Description of the task - Nothing but the lines below from the one holding "Page size: 1242x1754." up to and including the one holding "Rendered at 1241 by 1754 pixels." should be copied, exactly and without pictures.

Excerpted records -
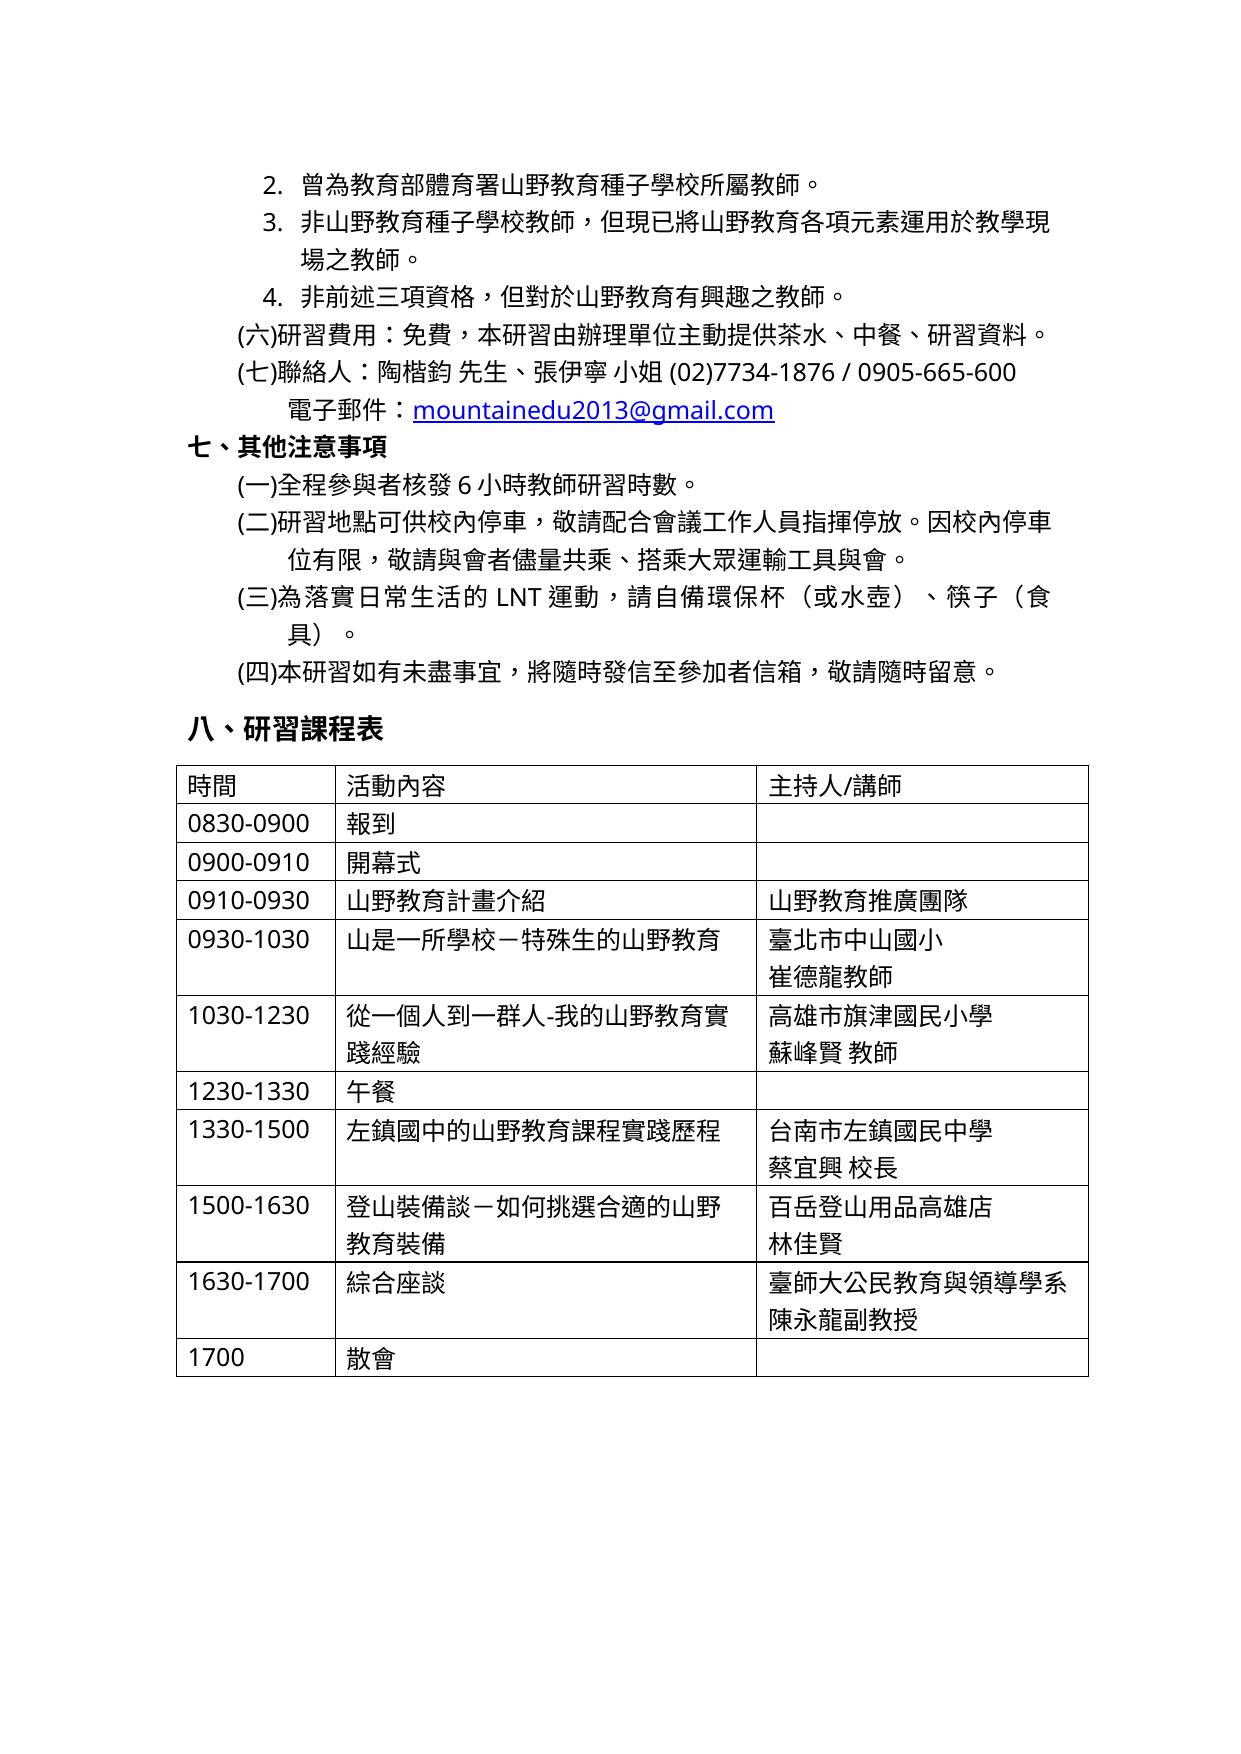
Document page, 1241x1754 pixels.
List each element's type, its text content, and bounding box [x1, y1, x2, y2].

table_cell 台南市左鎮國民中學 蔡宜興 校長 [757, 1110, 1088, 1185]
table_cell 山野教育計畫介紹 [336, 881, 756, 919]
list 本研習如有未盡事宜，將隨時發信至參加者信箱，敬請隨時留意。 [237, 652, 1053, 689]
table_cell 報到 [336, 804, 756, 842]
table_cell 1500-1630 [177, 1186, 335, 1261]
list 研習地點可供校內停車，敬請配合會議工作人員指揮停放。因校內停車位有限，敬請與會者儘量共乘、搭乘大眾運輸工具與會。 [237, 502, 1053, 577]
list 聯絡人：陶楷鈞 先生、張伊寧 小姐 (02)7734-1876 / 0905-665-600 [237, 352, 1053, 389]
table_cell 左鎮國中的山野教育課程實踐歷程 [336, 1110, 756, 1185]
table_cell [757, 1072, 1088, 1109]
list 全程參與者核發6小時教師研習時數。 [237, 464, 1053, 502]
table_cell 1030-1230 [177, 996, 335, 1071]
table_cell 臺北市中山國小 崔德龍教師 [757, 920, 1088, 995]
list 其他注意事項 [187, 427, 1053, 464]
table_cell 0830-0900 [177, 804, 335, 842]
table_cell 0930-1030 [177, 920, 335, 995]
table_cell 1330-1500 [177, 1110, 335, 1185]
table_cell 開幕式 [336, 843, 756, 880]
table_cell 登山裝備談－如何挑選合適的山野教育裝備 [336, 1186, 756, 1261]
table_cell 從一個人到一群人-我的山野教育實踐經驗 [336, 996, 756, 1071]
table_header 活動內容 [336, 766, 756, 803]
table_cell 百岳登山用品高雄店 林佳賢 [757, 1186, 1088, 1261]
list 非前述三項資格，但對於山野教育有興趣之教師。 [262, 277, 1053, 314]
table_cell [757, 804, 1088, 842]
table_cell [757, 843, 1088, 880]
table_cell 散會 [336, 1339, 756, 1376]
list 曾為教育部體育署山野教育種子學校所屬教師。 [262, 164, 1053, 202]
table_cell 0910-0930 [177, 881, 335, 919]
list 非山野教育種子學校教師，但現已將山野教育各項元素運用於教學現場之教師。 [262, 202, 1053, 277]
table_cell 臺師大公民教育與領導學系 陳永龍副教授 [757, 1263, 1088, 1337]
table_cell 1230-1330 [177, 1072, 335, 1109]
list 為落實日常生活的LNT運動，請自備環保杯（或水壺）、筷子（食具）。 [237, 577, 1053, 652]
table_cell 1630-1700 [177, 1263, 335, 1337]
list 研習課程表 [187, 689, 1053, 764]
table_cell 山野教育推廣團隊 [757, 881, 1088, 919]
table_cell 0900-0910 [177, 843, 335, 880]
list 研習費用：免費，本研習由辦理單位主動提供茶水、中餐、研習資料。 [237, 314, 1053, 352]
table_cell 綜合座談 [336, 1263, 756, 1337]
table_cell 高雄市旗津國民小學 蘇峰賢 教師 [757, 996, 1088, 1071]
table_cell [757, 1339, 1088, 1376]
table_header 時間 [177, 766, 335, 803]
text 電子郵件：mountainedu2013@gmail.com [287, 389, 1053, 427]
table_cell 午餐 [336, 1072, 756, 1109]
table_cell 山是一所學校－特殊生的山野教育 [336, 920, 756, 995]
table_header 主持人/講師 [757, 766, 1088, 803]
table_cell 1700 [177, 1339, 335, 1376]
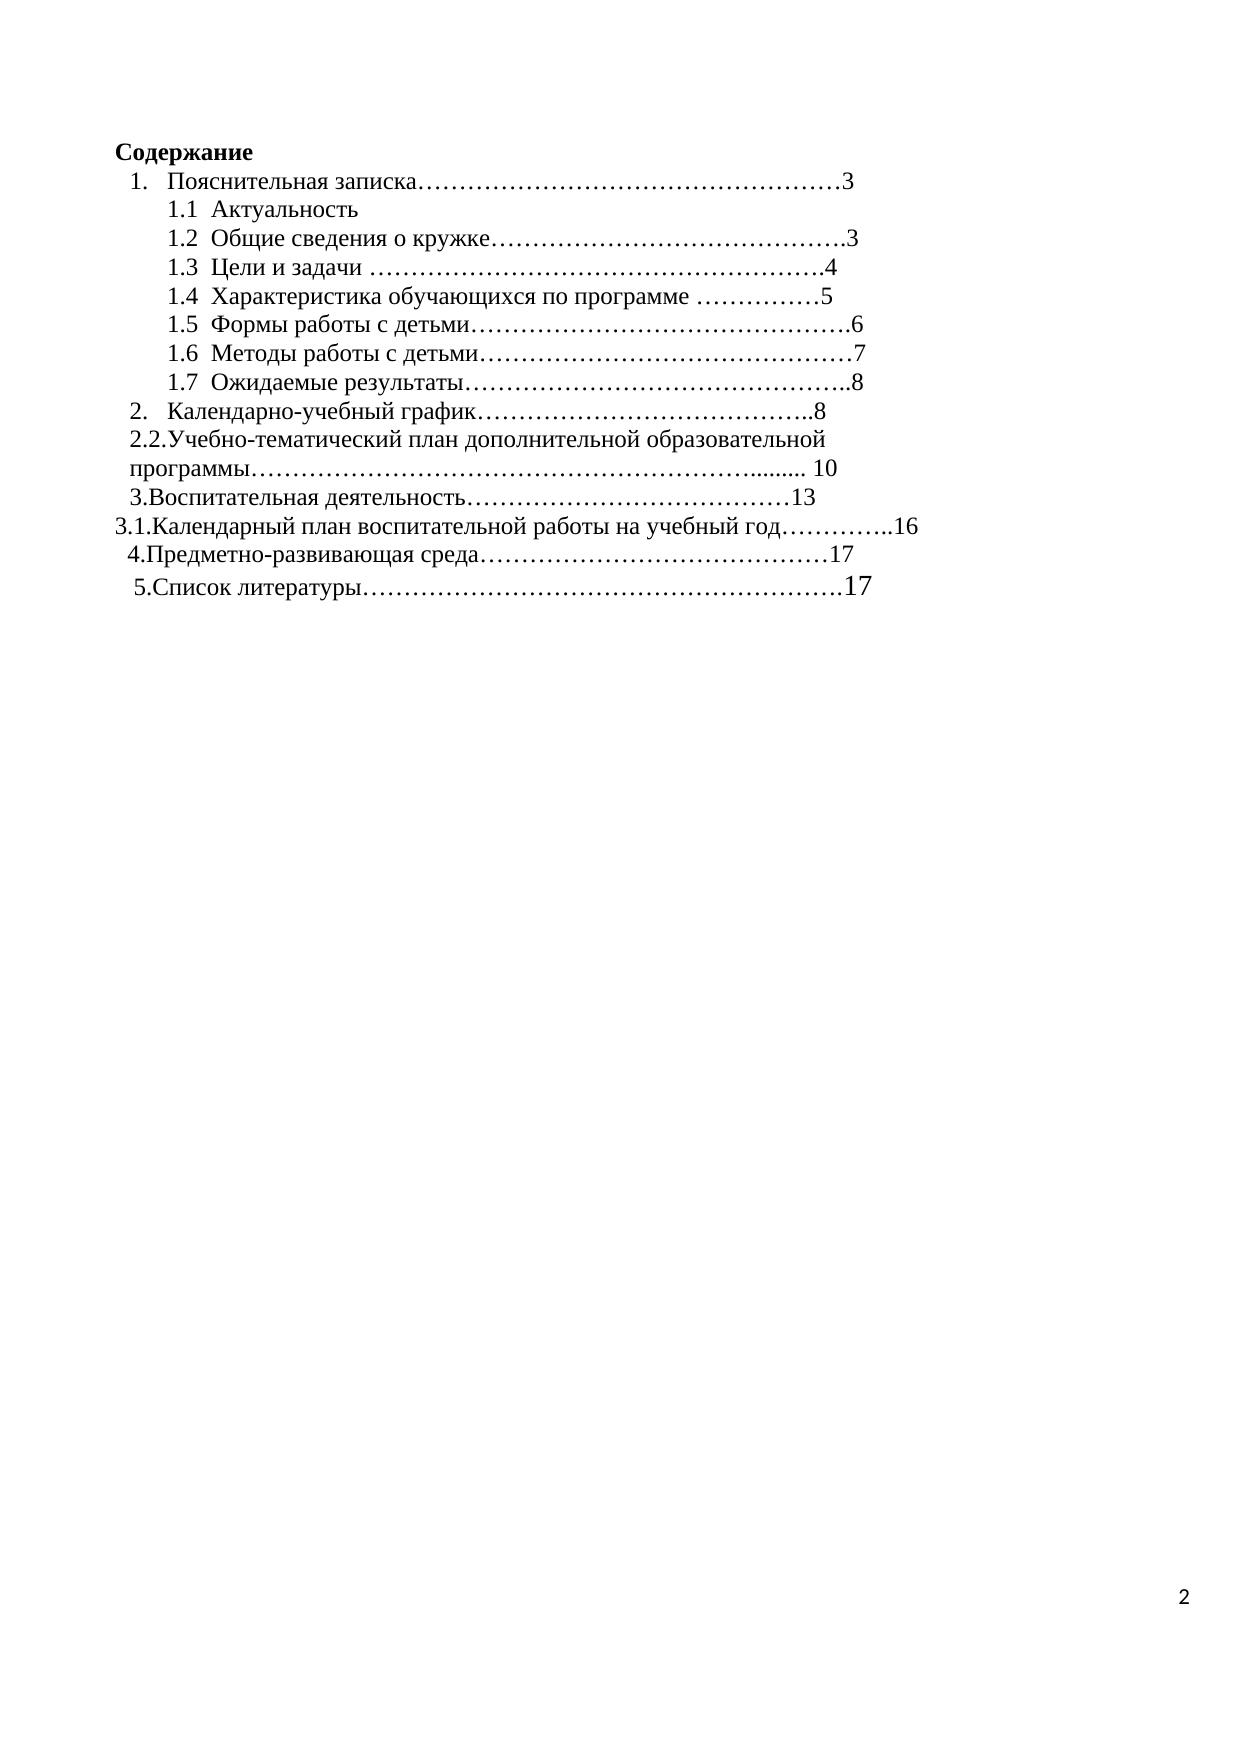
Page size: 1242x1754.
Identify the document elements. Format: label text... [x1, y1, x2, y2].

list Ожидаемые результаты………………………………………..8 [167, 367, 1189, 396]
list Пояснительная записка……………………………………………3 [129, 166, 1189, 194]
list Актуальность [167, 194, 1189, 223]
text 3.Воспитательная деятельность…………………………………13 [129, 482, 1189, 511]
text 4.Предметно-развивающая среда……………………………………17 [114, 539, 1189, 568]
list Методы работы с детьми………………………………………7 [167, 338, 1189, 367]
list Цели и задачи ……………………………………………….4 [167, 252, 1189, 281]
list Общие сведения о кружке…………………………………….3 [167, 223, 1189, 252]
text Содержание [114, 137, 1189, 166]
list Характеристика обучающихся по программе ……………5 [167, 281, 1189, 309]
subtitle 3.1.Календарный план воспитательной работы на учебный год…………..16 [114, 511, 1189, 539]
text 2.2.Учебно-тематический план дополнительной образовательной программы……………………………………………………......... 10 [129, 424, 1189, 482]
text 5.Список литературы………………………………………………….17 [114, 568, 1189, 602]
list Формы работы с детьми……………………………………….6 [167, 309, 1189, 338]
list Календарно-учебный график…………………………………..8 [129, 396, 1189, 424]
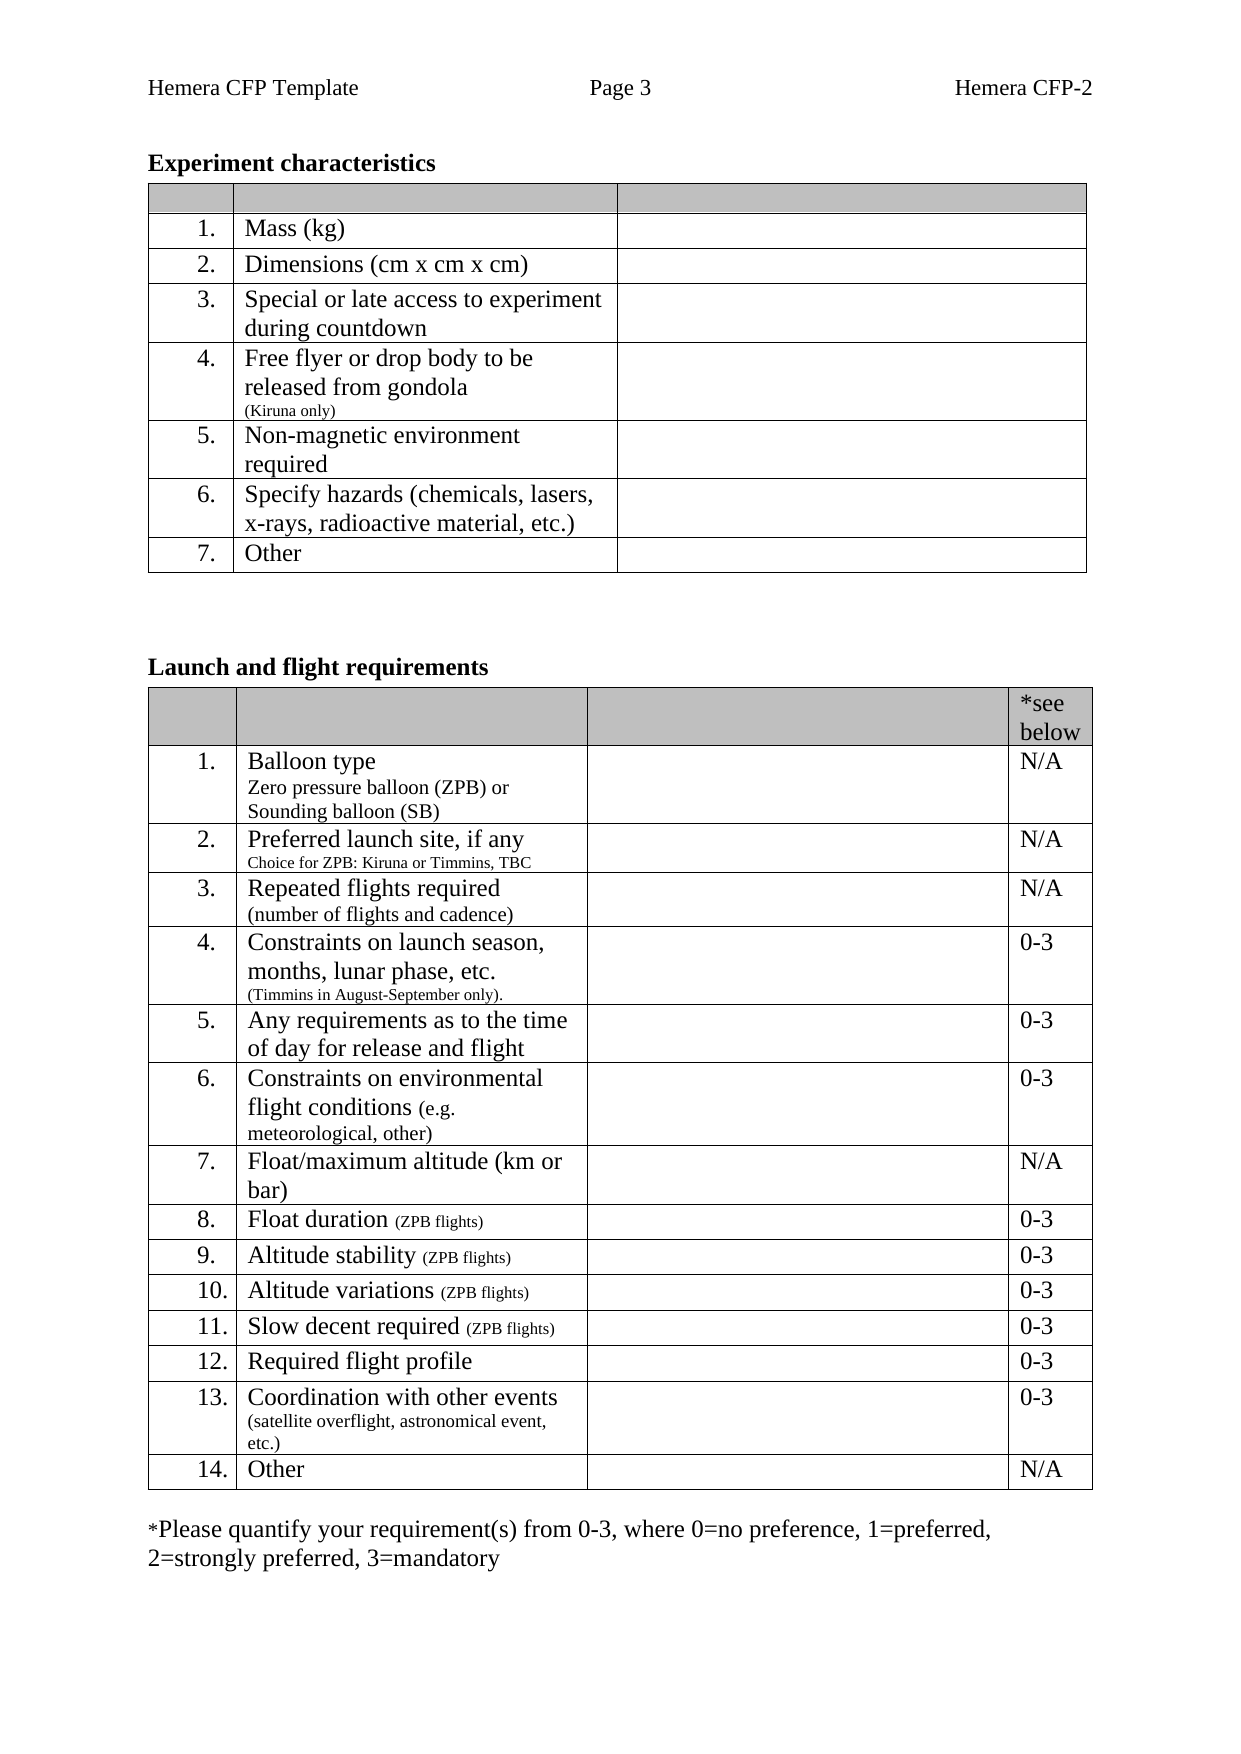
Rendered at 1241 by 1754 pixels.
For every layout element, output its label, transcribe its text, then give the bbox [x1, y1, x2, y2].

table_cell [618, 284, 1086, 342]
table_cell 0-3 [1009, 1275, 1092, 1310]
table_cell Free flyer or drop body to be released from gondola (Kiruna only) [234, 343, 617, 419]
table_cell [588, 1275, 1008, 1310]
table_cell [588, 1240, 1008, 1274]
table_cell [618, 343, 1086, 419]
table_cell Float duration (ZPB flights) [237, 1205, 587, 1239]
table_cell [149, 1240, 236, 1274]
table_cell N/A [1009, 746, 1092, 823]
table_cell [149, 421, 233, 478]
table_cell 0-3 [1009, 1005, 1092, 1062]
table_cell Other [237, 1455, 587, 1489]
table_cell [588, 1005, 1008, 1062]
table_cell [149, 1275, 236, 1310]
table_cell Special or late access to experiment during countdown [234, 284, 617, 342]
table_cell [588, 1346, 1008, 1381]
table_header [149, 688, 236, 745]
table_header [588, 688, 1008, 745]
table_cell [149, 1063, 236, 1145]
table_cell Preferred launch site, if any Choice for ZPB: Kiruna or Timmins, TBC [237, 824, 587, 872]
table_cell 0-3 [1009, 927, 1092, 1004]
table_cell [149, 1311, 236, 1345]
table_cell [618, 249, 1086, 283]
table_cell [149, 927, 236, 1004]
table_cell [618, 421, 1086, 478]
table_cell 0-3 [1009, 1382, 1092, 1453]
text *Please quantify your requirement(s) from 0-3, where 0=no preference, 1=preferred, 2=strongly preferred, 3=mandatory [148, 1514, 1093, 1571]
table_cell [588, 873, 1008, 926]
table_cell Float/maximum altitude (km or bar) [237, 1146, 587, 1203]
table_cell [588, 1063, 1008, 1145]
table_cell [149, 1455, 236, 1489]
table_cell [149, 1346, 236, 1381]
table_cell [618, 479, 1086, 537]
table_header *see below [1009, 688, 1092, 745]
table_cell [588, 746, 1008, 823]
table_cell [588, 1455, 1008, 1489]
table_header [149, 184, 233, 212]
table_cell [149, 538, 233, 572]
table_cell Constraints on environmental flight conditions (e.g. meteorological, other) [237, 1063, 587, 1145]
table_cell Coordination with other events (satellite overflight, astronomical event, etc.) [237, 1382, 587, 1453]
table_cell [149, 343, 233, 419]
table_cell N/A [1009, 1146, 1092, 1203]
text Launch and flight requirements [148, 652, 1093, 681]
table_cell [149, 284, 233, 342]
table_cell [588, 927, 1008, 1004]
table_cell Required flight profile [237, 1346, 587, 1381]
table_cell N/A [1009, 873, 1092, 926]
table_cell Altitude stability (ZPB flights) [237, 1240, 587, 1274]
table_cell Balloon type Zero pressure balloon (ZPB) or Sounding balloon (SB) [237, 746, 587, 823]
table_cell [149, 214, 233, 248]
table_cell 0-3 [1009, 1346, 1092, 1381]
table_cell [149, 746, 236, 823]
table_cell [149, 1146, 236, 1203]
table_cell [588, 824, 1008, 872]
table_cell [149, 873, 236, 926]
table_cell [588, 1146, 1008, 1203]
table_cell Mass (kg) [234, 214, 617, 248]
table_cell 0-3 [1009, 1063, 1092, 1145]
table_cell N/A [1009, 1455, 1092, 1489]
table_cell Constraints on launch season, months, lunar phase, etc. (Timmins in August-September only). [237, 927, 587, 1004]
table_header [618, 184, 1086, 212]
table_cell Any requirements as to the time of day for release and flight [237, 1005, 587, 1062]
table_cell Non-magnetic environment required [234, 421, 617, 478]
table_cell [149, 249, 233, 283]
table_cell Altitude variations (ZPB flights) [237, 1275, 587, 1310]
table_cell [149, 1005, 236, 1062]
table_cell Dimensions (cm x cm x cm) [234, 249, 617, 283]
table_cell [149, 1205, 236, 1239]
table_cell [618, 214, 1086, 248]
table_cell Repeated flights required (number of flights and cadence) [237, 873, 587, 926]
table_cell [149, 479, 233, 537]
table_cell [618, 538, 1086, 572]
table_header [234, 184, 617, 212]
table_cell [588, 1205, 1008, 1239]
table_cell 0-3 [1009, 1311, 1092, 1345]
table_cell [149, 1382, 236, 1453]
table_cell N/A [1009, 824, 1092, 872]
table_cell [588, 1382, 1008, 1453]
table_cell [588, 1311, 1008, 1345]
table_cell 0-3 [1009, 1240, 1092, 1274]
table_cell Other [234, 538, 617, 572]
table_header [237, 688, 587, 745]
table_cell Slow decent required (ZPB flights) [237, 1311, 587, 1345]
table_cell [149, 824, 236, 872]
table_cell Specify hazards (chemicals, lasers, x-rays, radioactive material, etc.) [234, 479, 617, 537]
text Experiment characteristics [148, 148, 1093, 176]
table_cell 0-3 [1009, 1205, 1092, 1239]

Exercise output -
Page size: 1242x1754.
Identify the document elements. Format: label text... [x1, y1, x2, y2].

list Ожидаемые результаты………………………………………..8 [167, 367, 1189, 396]
list Пояснительная записка……………………………………………3 [129, 166, 1189, 194]
list Актуальность [167, 194, 1189, 223]
text 3.Воспитательная деятельность…………………………………13 [129, 482, 1189, 511]
text 4.Предметно-развивающая среда……………………………………17 [114, 539, 1189, 568]
list Методы работы с детьми………………………………………7 [167, 338, 1189, 367]
list Цели и задачи ……………………………………………….4 [167, 252, 1189, 281]
list Общие сведения о кружке…………………………………….3 [167, 223, 1189, 252]
text Содержание [114, 137, 1189, 166]
list Характеристика обучающихся по программе ……………5 [167, 281, 1189, 309]
subtitle 3.1.Календарный план воспитательной работы на учебный год…………..16 [114, 511, 1189, 539]
text 2.2.Учебно-тематический план дополнительной образовательной программы……………………………………………………......... 10 [129, 424, 1189, 482]
text 5.Список литературы………………………………………………….17 [114, 568, 1189, 602]
list Формы работы с детьми……………………………………….6 [167, 309, 1189, 338]
list Календарно-учебный график…………………………………..8 [129, 396, 1189, 424]
Rendered at 1241 by 1754 pixels.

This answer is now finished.